Stored entries
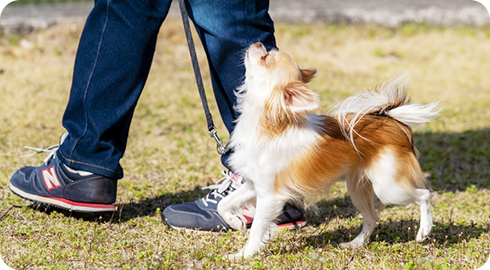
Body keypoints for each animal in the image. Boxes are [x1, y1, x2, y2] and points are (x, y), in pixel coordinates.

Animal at [218, 41, 440, 258]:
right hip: (358, 189)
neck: (267, 125)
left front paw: (244, 255)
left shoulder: (270, 196)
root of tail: (392, 122)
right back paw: (355, 244)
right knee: (372, 218)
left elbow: (257, 229)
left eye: (265, 58)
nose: (257, 43)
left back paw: (424, 230)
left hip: (389, 189)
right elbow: (224, 204)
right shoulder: (253, 185)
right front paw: (236, 222)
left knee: (424, 195)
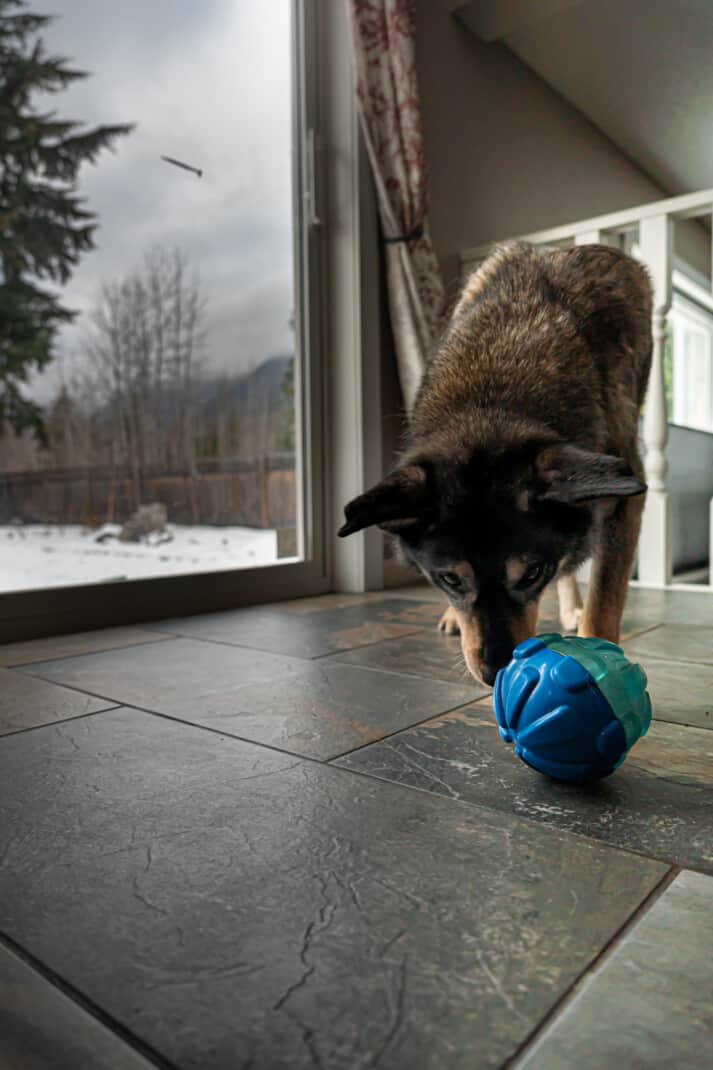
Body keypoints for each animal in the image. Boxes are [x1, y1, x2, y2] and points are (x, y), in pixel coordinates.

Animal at [338, 240, 650, 684]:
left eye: (533, 574)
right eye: (449, 578)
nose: (494, 673)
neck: (495, 394)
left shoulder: (623, 500)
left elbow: (604, 602)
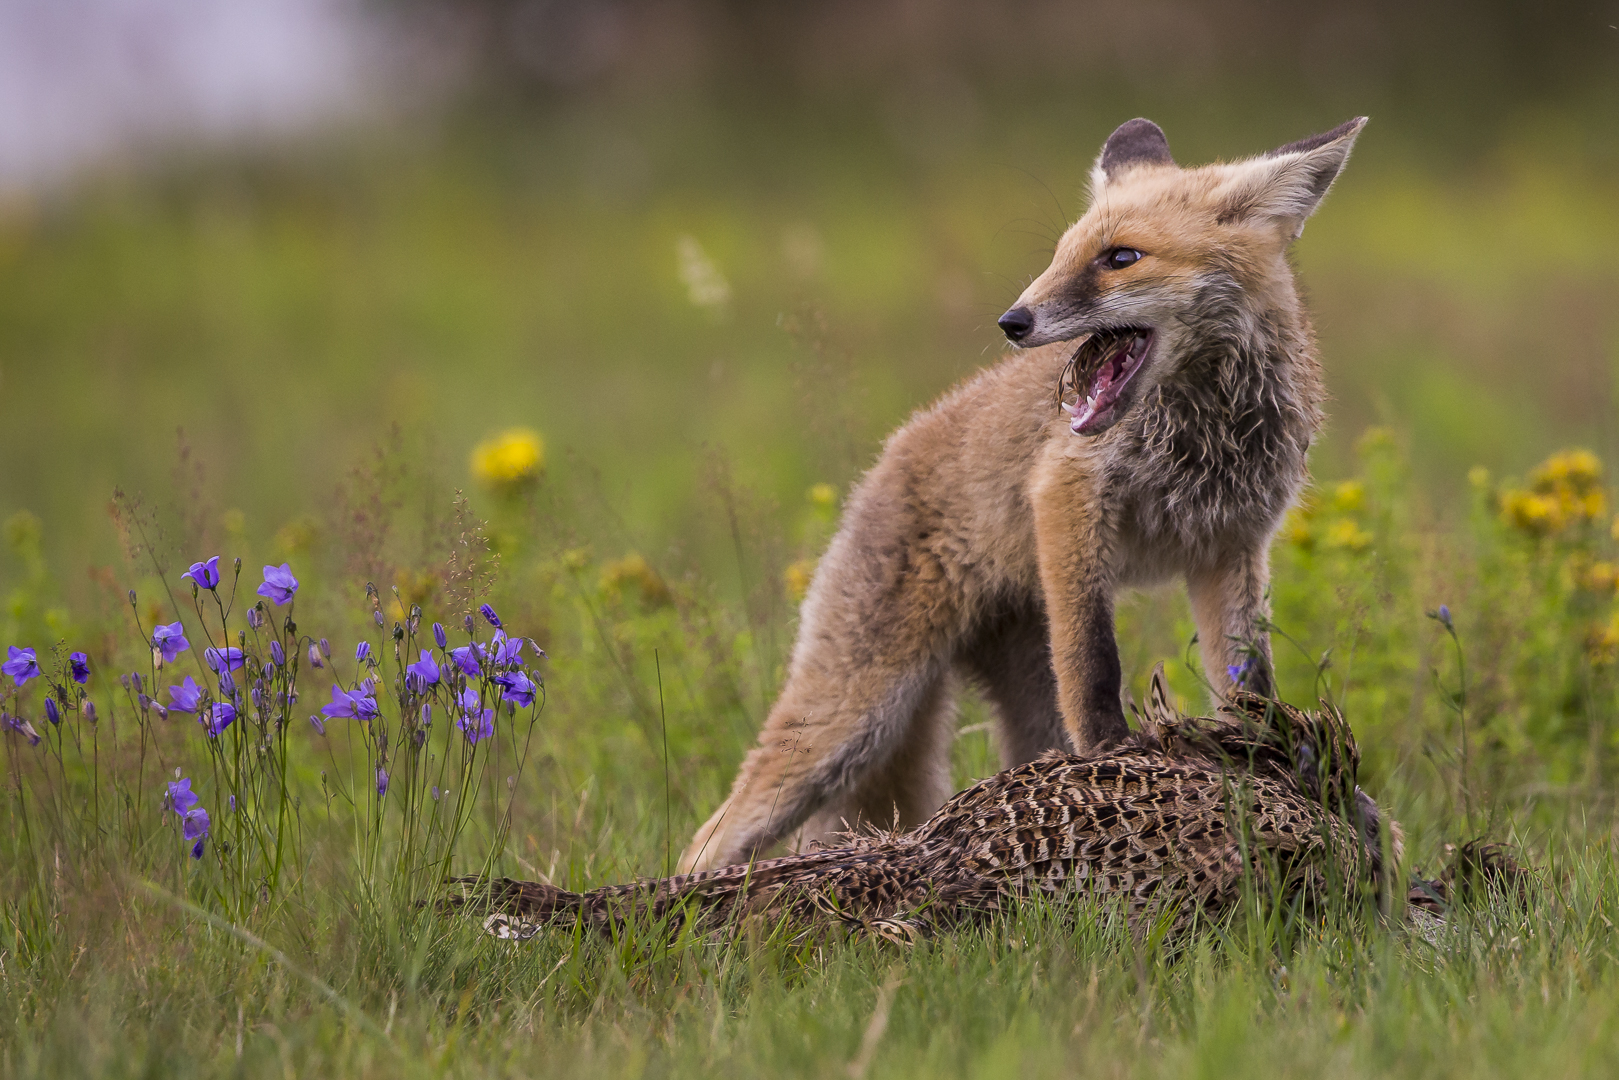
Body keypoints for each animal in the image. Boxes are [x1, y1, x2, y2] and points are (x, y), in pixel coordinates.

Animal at [676, 116, 1359, 880]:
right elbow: (1094, 665)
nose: (1013, 320)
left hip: (1001, 705)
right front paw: (1119, 757)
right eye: (1061, 255)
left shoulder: (1230, 546)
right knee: (707, 839)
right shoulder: (1067, 492)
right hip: (850, 722)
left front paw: (1265, 756)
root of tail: (884, 461)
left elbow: (1248, 682)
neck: (1206, 431)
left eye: (1120, 257)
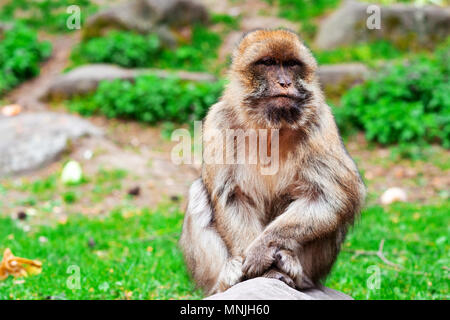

(What the task asks)
Print each record exactly as it stands, skipping the pictures.

(The answer)
Body keypoints for each animal in the image. Boxes are [x1, y1, x2, y2] and points are (x, y), in pixel coordinates.

Animal at [218, 41, 440, 258]:
right hip: (358, 189)
neck: (267, 125)
left front paw: (244, 255)
left shoulder: (270, 196)
root of tail: (392, 122)
right back paw: (355, 244)
right knee: (372, 218)
left elbow: (257, 229)
left eye: (265, 58)
nose: (257, 43)
left back paw: (424, 230)
left hip: (389, 189)
right elbow: (224, 204)
right shoulder: (253, 185)
right front paw: (236, 222)
left knee: (424, 195)
Body keypoints for each animal in the image. Boxes are [x1, y1, x2, y2] and points are (x, y), in pixel coordinates.

Animal at [338, 240, 650, 684]:
left eye: (533, 574)
right eye: (449, 578)
nose: (494, 673)
neck: (495, 394)
left shoulder: (623, 500)
left elbow: (604, 602)
Body keypoints for each animal in the image. Boxes are [x1, y1, x2, y2] and points are (x, y), in pixel coordinates.

Animal at [676, 116, 1359, 880]:
right elbow: (1094, 665)
nose: (1013, 320)
left hip: (1001, 705)
right front paw: (1119, 757)
right eye: (1061, 255)
left shoulder: (1230, 546)
right knee: (707, 839)
right shoulder: (1067, 492)
right hip: (850, 722)
left front paw: (1265, 756)
root of tail: (884, 461)
left elbow: (1248, 682)
neck: (1206, 431)
left eye: (1120, 257)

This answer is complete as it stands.